In many respects, the rise and (potential) fall of DevOps resembles that of Achilles, the mythological Greek hero of Trojan War and Iliad fame. Think back to your high school years, what do you remember about Achilles? Undoubtedly, your memory recalls the lore of his success as a warrior and the transformational impact it had on the Trojan War. You probably also remember him for his one fatal weakness – his Achilles heel. I believe DevOps, as we know it today, has the same transformational strength in enterprises of all sizes, and its own singular point of weakness, which if left unaddressed, can expose businesses to significant security, compliance, and governance issues, if not their own peril.
Why DevOps today?
Before we go any further, let’s take a step back and briefly discuss why more and more businesses are choosing the DevOps path. Anyone working in IT knows that the cloud has fundamentally changed things.

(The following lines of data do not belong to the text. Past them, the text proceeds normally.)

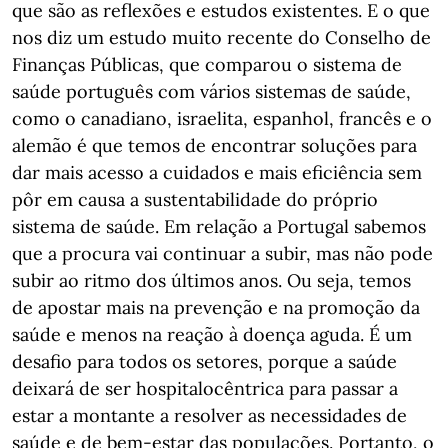
que são as reflexões e estudos existentes. E o que
nos diz um estudo muito recente do Conselho de
Finanças Públicas, que comparou o sistema de
saúde português com vários sistemas de saúde,
como o canadiano, israelita, espanhol, francês e o
alemão é que temos de encontrar soluções para
dar mais acesso a cuidados e mais eficiência sem
pôr em causa a sustentabilidade do próprio
sistema de saúde. Em relação a Portugal sabemos
que a procura vai continuar a subir, mas não pode
subir ao ritmo dos últimos anos. Ou seja, temos
de apostar mais na prevenção e na promoção da
saúde e menos na reação à doença aguda. É um
desafio para todos os setores, porque a saúde
deixará de ser hospitalocêntrica para passar a
estar a montante a resolver as necessidades de
saúde e de bem-estar das populações. Portanto, o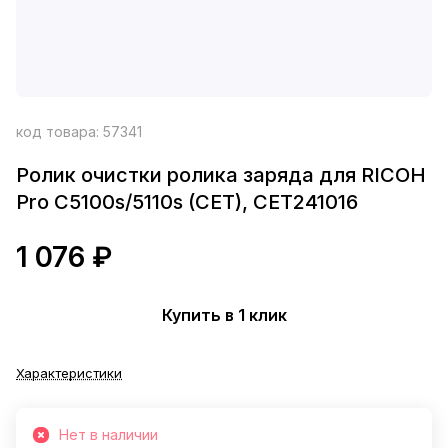
код товара:
57341
Ролик очистки ролика заряда для RICOH
Pro C5100s/5110s (CET), CET241016
1 076 ₽
Купить в 1 клик
Характеристики
Нет в наличии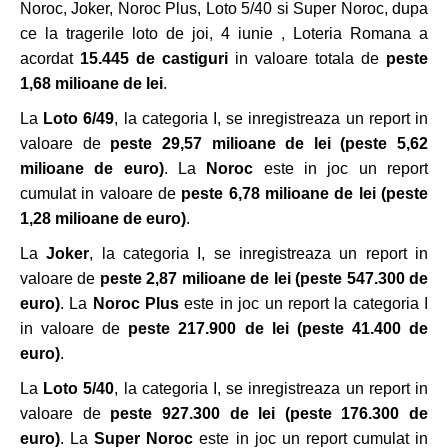
Noroc, Joker, Noroc Plus, Loto 5/40 si Super Noroc, dupa
ce la tragerile loto de joi, 4 iunie , Loteria Romana a
acordat
15.445 de castiguri
in valoare totala de
peste
1,68 milioane de lei
.
La
Loto 6/49
, la categoria I, se inregistreaza un report in
valoare de
peste 29,57 milioane de lei
(peste 5,62
milioane de euro)
. La
Noroc
este in joc un report
cumulat in valoare de
peste
6,78 milioane de lei (peste
1,28 milioane
de euro)
.
La
Joker
, la categoria I, se inregistreaza un report in
valoare de
peste 2,87 milioane de lei
(peste 547.300 de
euro)
. La
Noroc Plus
este in joc un report la categoria I
in valoare de
peste 217.900 de lei (peste 41.400 de
euro)
.
La
Loto 5/40
, la categoria I, se inregistreaza un report in
valoare de
peste 927.300 de lei (peste 176.300 de
euro)
. La
Super Noroc
este in joc un report cumulat in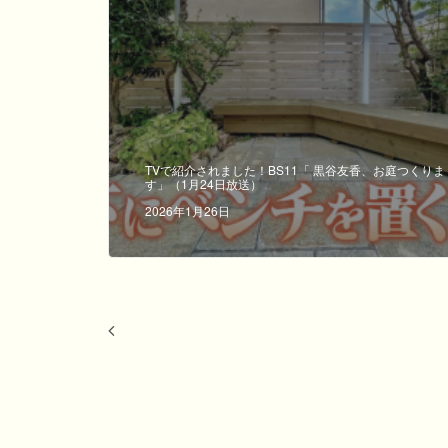
TVで紹介されました！BS11「 黒谷友香、お庭つくりま
す」（1月24日放送）
2026年1月26日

Over the last decade, businesses pursuing their cloud journey have reaped the benefits including streamlined application development and deployment; increased visibility, management and optimization of cloud resources; and cost reductions. However, cloud journeys also presented a host of new challenges along the way, many of which teams were not prepared to tackle. That's because IT practices and remedies hadn't kept up and were misaligned with the new reality, which saw the traditional security perimeter vanish and an increase in both the types of threats and points of vulnerability due to further BYOD adoption. Fast forward to today, and nothing's changed. The speed of innovation and exponentially increasing complexity in the cloud have created challenges that can no longer be solved by humans alone or addressed by hardware. They now require a software solution. Enter DevOps and a host of cloud management solutions working to bring order to the chaos of the cloud.
Does DevOps have an Achilles heel?
There’s no doubt that the emergence of DevOps has been transformative for IT teams working in the many flavors of cloud, and the businesses they serve. Application development and deployments in the cloud have been streamlined to make teams more efficient than ever before, in turn enabling businesses to meet the real-time needs of the on-demand world better. A truly positive outcome all the way around, right?
If you answered “yes,” you’re likely still early in your organization’s digital transformation and focused on the critical first step of adopting a DevOps approach. If you answered “no,” then you are starting to realize a potential DevOps and cloud Achilles heel exists despite perfecting the integration and coordination of your development and operations teams – the critical security, compliance and governance gaps that still persist.
With this in mind, we’re faced with a central question: How do we improve DevOps so businesses adopting the approach can better navigate this new reality and ensure it doesn’t get hit by the metaphorical arrow in its heel? The answer is by adding a third leg to the stool by tightly integrating security, compliance, and governance practices to DevOps processes and planning, or more succinctly defined: DevSecOps.
Instituting DevSecOps guardrails with automation and analytics
The reality today is that developers deep into the cloud journey running automated CI/CD won’t put up with a bunch of artificial barriers. Rather, they will bypass brokered cloud access and continue to perpetuate shadow IT problems across the IT landscape. In response, IT leaders have debated whether to provide direct cloud access with no security or brokered access over the last few years, because better options didn’t exist. Unsurprisingly, no one has benefited from either path.
While IT practices and remedies haven't kept up and have been largely misaligned with DevOps' needs to date, the gap has closed in recent months. Most notably, advances in automation and analytics, largely delivered via a new generation of cloud management platforms, are giving IT teams the ability to establish and enforce security guardrails in the cloud, while allowing direct access to cloud resources for developers. They also address critical needs for the developer to have context for any issues that violate security or IT policy within their own toolchain (CI/CD tools, ticketing systems), while allowing security and IT teams to have visibility and push changes in an organizationally scalable way. These capabilities have made DevSecOps possible and couldn’t have come a moment too soon. The reality is that the pace of changes in the environment (both the cloud and threat landscape) means we can't wait for alerts to get people’s attention. DevSecOps must be ongoing, contextual, and proactive in order to address the persistent threats businesses face today properly.
As we look ahead, DevSecOps will be the dominant trend and transformational agent for IT teams and businesses working in the cloud. Those that don’t adopt DevSecOps will be presented with increased risk and left powerless in guarding against the threats of tomorrow. Your DevSecOps processes and cloud management solution should have tight integration with security and compliance solutions baked-in, as well as include a comprehensive rules-engine for anomaly detection, alerting, and automated remediation. Only then will you be able to realize the full power of the advanced automation and analytics available today and required to properly establish the guardrails required to close gaps in your DevSecOps practices.